When we clamp our jaws against the violin in order to hold it, we definitely lose the freedom to speak or sing. It feels like something is blocking our jaws, preventing us from uttering any words.
It is similar to the feeling that that we have when we leave a dentist’s room after extracting a tooth or two.
So, what if I was not holding the violin the traditional way but instead held it like the violinists in Morocco – they hold the violin on top of the knee while sitting – or like a cellist, squeezing the violin between the knees?
Well, now it seems like our horizons are becoming broader and broader. However, changing the position we hold the violin is something very complicated. Every change usually undermines our confidence and control of the instrument.
That is why I am not inclined to take any big changes in the near future, but it can be a nice way of getting familiar to the art of playing violin and singing at the same time.
Perhaps alternating between playing and singing would be the most effective way for my daily practice.
Normally, when people attend concerts and see a stage full of musicians, they do not expect the violinists to steal the role of the sopranos and tenors, right?
Indeed! However, I remember that when I was attending orchestra rehearsals regularly, I noticed something peculiar in our music: a line that indicated a part where musicians had to sing!

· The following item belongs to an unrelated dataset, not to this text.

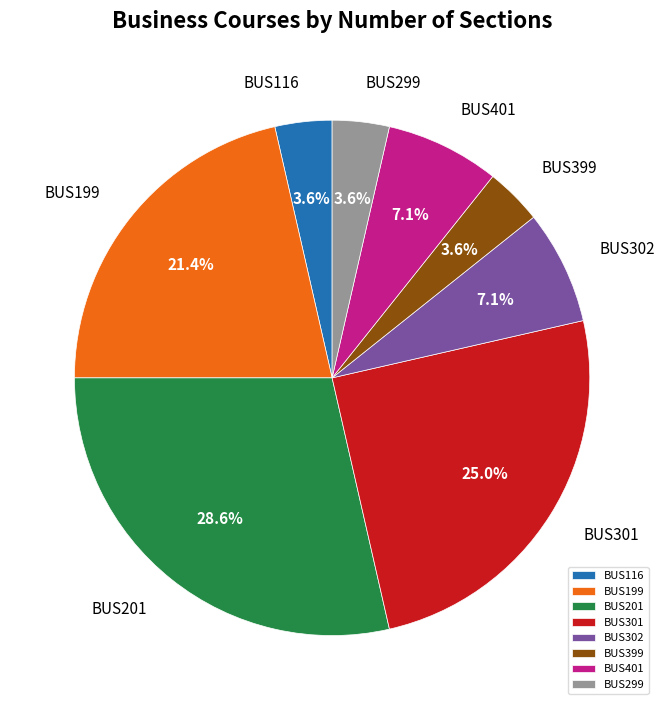

Combined, what portion of the pie is BUS401 and BUS299?

10.7%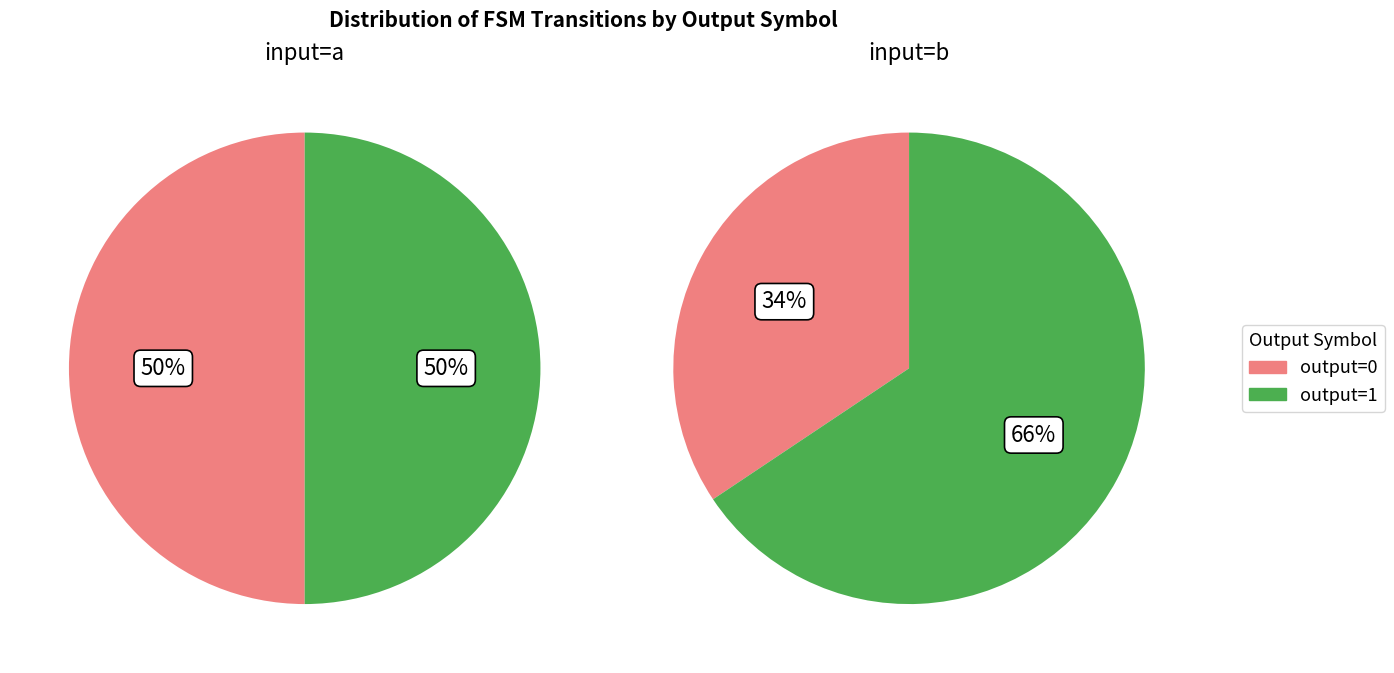

Is it true that output=1 (input=a) is 31% of the pie?

False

At some point we were required to set our instruments apart, stop playing and start singing. Unfortunately, I can’t recall the piece’s name or composer, but I remember the result was a beautiful choir of musicians.
Although we would expect many band fiddlers to set aside their instruments for a moment in order to sing with the group, we definitely do not expect a violinist to do that on stage.

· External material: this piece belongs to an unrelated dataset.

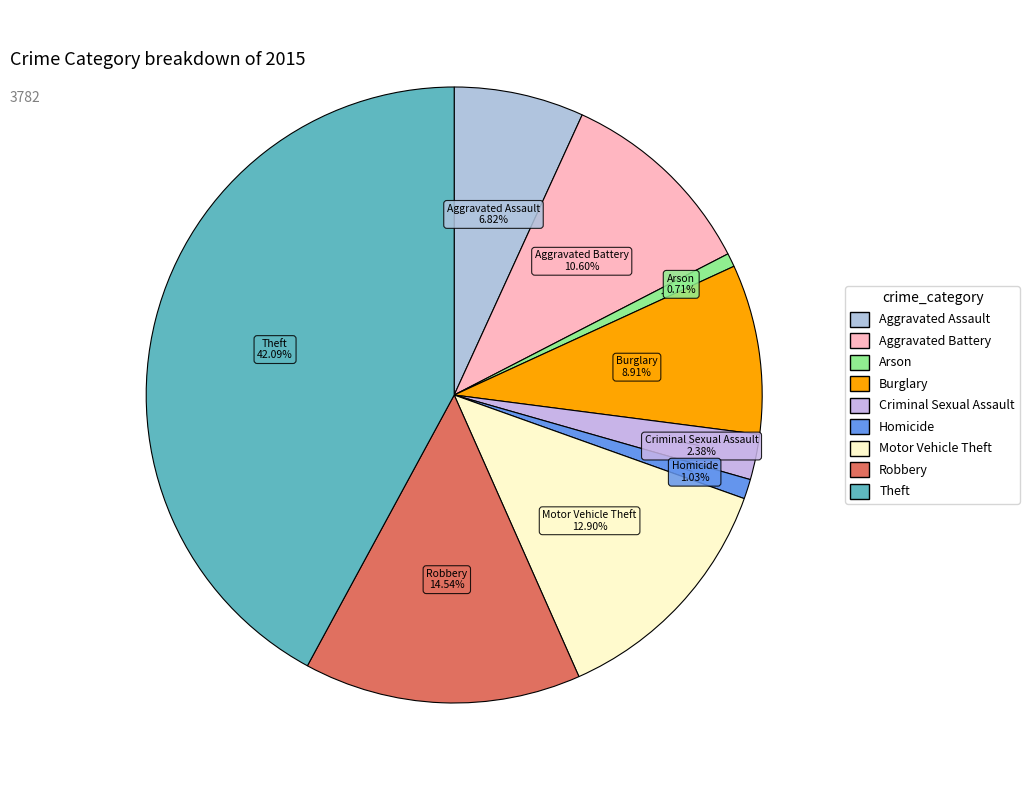

The Aggravated Assault slice represents 1% of the pie. True or false?

False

However, there is a very well-known video recording of a Mozart violin concerto where the star violinist Gilles Apap surprises the audience during the cadenza, mixing his different styles, like Blues and American Fiddling, and, when the audience least expects, he holds the violin like a guitar and starts singing.
But that was not the first time I saw something similar happen on stage. Once, when our marvelous youth orchestra was touring the country, we had a piece called West Side Story in our program.
It is a piece of theatre music inspired by the Shakespeare’s famous play Romeo and Juliet, composed by the great composer, pianist, and conductor Leonard Bernstein.
At a certain moment, during the festive Mambo, we are required to shout the same word, “Mambo”. For those who don’t know it, there are dozens of recordings of this wonderful piece of work on YouTube.
Fortunately, Bernstein wrote a silence for our instruments so that we can put our instruments aside for a second and then shout energetically.
I am sure that there are many artists around the world who feel like using both of these skills on stage. But how could they do it effectively? A solution, as I suggested before, would be holding the violin in a different position so as to free the jaws.
However, the downside would be the long hours required for re-adaptation. A second solution that could be a little easier to master would require placing straps to hold the violin around the body or neck while keeping the jaws free.
It is also possible to simply lift the jaw and hold the violin with the left hand only, but that would limit the movements of the hand.
I truly believe it is possible to play the violin and sing at the same time although I am not inclined to learn that skill. And what about you? Can you sing while playing your instrument?